While she said some members of the anti-corruption group appreciated the gesture, some "scoffed" at the president's move, which she believed "may be too little too late" to help him win reelection.
Mimicking 'Reinvention'
Other promises, such as not tapping business partners and close allies for high-level positions, Onuch chalked up to "electoral rhetoric at its best."
"We know that he has appointed his business associates and family members to certain posts in the past...and included them on his party list," she said. "The voters would have to turn a blind eye to this, so I am not sure how convinced the voters will be based on past experience [with Poroshenko]."
Polling suggests they are not at all convinced by the incumbent's promises.
About 50 percent of voters surveyed by KIIS said they would not vote for Poroshenko under any circumstances. The Rating group's study highlighted voters' negative attitude toward him this way: 41 percent of those surveyed plan to vote for the comic actor Zelenskiy not because they support him, but because they want to vote against Poroshenko.
And analysts like Volodymyr Fesenko, director of the Kyiv-based Penta Center for Political Studies, say Poroshenko's reinvention isn't sincere.
The president, Fesenko said, "is trying to create the impression of a 'new Poroshenko' for voters" ahead of the runoff.
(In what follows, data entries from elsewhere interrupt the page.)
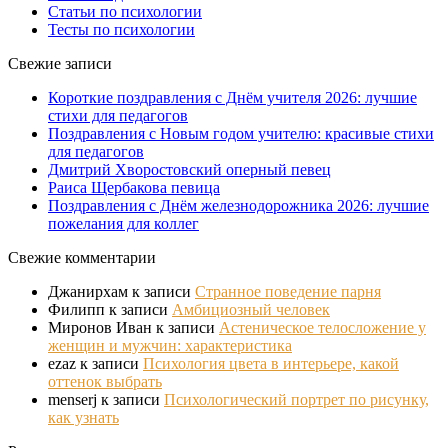
Статьи по психологии
Тесты по психологии
Свежие записи
Короткие поздравления с Днём учителя 2026: лучшие
стихи для педагогов
Поздравления с Новым годом учителю: красивые стихи
для педагогов
Дмитрий Хворостовский оперный певец
Раиса Щербакова певица
Поздравления с Днём железнодорожника 2026: лучшие
пожелания для коллег
Свежие комментарии
Джанирхам
к записи
Странное поведение парня
Филипп
к записи
Амбициозный человек
Миронов Иван
к записи
Астеническое телосложение у
женщин и мужчин: характеристика
ezaz
к записи
Психология цвета в интерьере, какой
оттенок выбрать
menserj
к записи
Психологический портрет по рисунку,
как узнать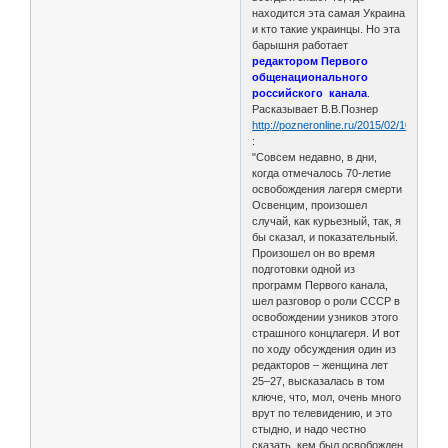
находится эта самая Украина
и кто такие украинцы. Но эта
барышня работает
редактором Первого
общенационального
российского канала
.
Расказывает В.В.Познер
http://pozneronline.ru/2015/02/10202/
:
"Совсем недавно, в дни,
когда отмечалось 70-летие
освобождения лагеря смерти
Освенцим, произошел
случай, как курьезный, так, я
бы сказал, и показательный.
Произошел он во время
подготовки одной из
программ Первого канала,
шел разговор о роли СССР в
освобождении узников этого
страшного концлагеря. И вот
по ходу обсуждения один из
редакторов – женщина лет
25–27, высказалась в том
ключе, что, мол, очень много
врут по телевидению, и это
стыдно, и надо честно
сказать, кем был освобожден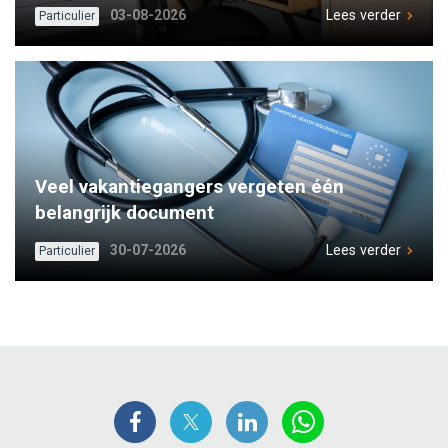
03-08-2026
Lees verder
Particulier
Veel vakantiegangers vergeten één
belangrijk document
30-07-2026
Lees verder
Particulier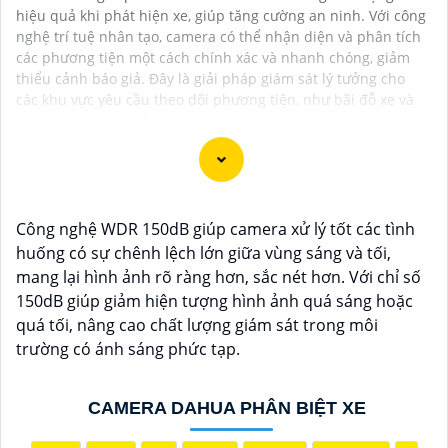
hiệu quả khi phát hiện xe, giúp tăng cường an ninh. Với công
nghệ trí tuệ nhân tạo, camera có thể nhận diện và phân tích
các phương tiện một cách chính xác và nhanh chóng, giảm
thiểu cảnh báo giả. Đây là giải pháp giám sát lý tưởng cho
các khu vực yêu cầu theo dõi phương tiện, như bãi đỗ xe và
các khu vực công cộng.
Dạ chắc chắn, đây là tư vấn của tôi về Camera Dahua
Công nghệ WDR 150dB giúp camera xử lý tốt các tình
chính hãng giá rẻ và chất lượng:
huống có sự chênh lệch lớn giữa vùng sáng và tối,
1:
Camera Dahua là một thương hiệu nổi tiếng về sản
mang lại hình ảnh rõ ràng hơn, sắc nét hơn. Với chỉ số
phẩm an ninh và giám sát.⚒
2:
Để Hoàn toàn tin cậy
150dB giúp giảm hiện tượng hình ảnh quá sáng hoặc
mua Camera Dahua chính hãng, bạn nên mua từ các
quá tối, nâng cao chất lượng giám sát trong môi
cửa hàng uy tín hoặc các đại lý chính thức của
trường có ánh sáng phức tạp.
Dahua.☄️
3:
Mức giá của Camera Dahua có thể thay
đổi tùy vào model và chức năng của camera. Bạn nên
CAMERA DAHUA PHÂN BIỆT XE
tìm hiểu kỹ trước khi đầu tư.🎖️
4:
Chất lượng của
Camera Dahua được đánh giá cao với độ phân giải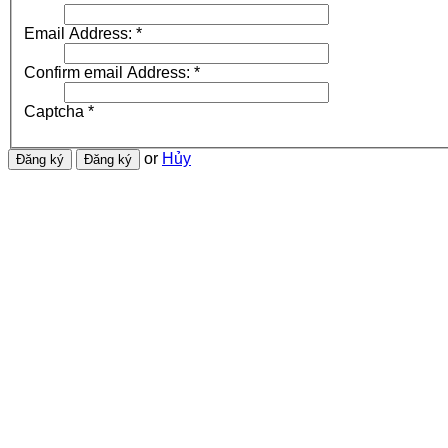
Email Address:
*
Confirm email Address:
*
Captcha
*
or
Hủy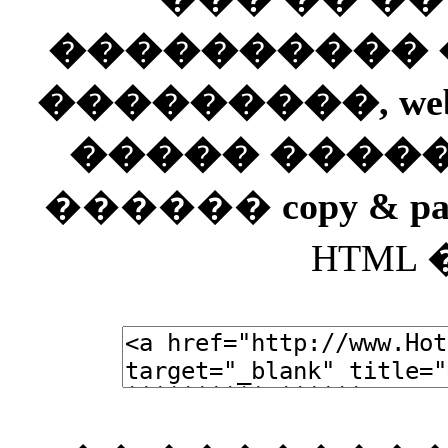
���������� ��
���������, web
����� ����
������
copy & pa
HTML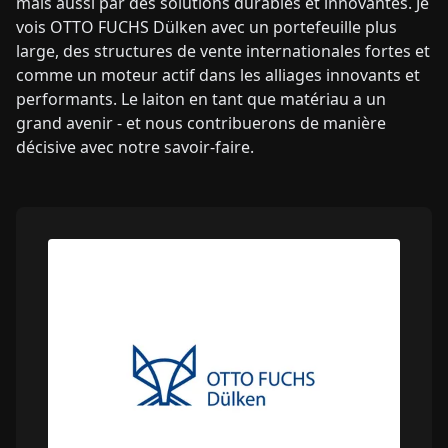
mais aussi par des solutions durables et innovantes. Je
vois OTTO FUCHS Dülken avec un portefeuille plus
large, des structures de vente internationales fortes et
comme un moteur actif dans les alliages innovants et
performants. Le laiton en tant que matériau a un
grand avenir - et nous contribuerons de manière
décisive avec notre savoir-faire.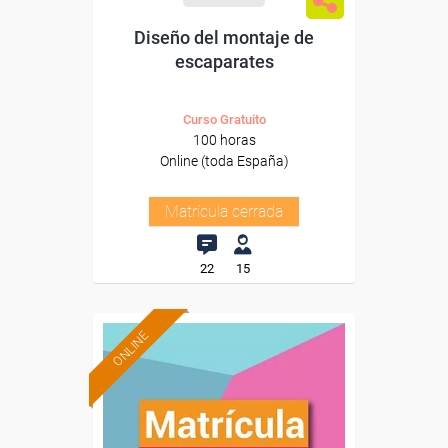
Diseño del montaje de
escaparates
Curso Gratuito
100 horas
Online (toda España)
Matrícula cerrada
22
15
ONLINE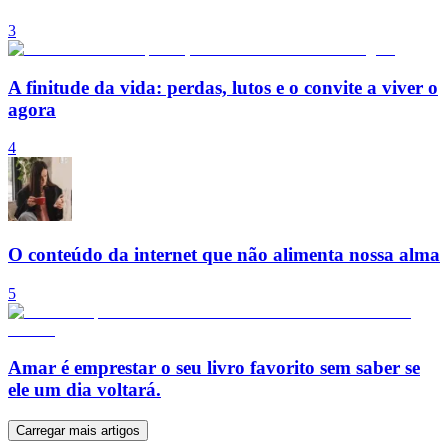
3
A finitude da vida: perdas, lutos e o convite a viver o
agora
4
O conteúdo da internet que não alimenta nossa alma
5
Amar é emprestar o seu livro favorito sem saber se
ele um dia voltará.
Carregar mais artigos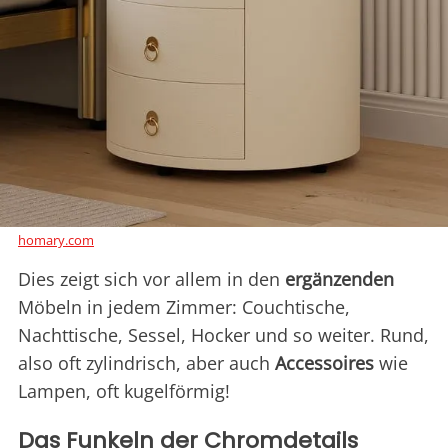
homary.com
Dies zeigt sich vor allem in den
ergänzenden
Möbeln in jedem Zimmer: Couchtische,
Nachttische, Sessel, Hocker und so weiter. Rund,
also oft zylindrisch, aber auch
Accessoires
wie
Lampen, oft kugelförmig!
Das Funkeln der Chromdetails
However, he added, the president's efforts appear to merely "mimic reinvention."
Only Room For One Showman In This Race?
Zelenskiy, whose own antics have garnered much attention despite the lack of substance in his messages, also appears to have been unimpressed with the "new Poroshenko."
"A showman can become a president but it is sad that a president became a showman," he said in an April 15 video published on his popular social-media accounts.
Poroshenko is still holding out hope that his new look and new tactics will close what these polls have shown to be an ever-widening gap between him and Zelenskiy and carry him to an improbable victory in the April 21 vote.
But many observers say there simply is not enough time. "The gap with Zelenskiy is so huge that only some extreme measures to rig or disrupt elections," says Volodymyr Ishchenko, a senior lecturer at the Kyiv Polytechnic Institute's Department of Sociology.
"Yet, in that case he wouldn't be seen as a legitimate president, neither by the overwhelming majority of Ukrainians nor by Western governments."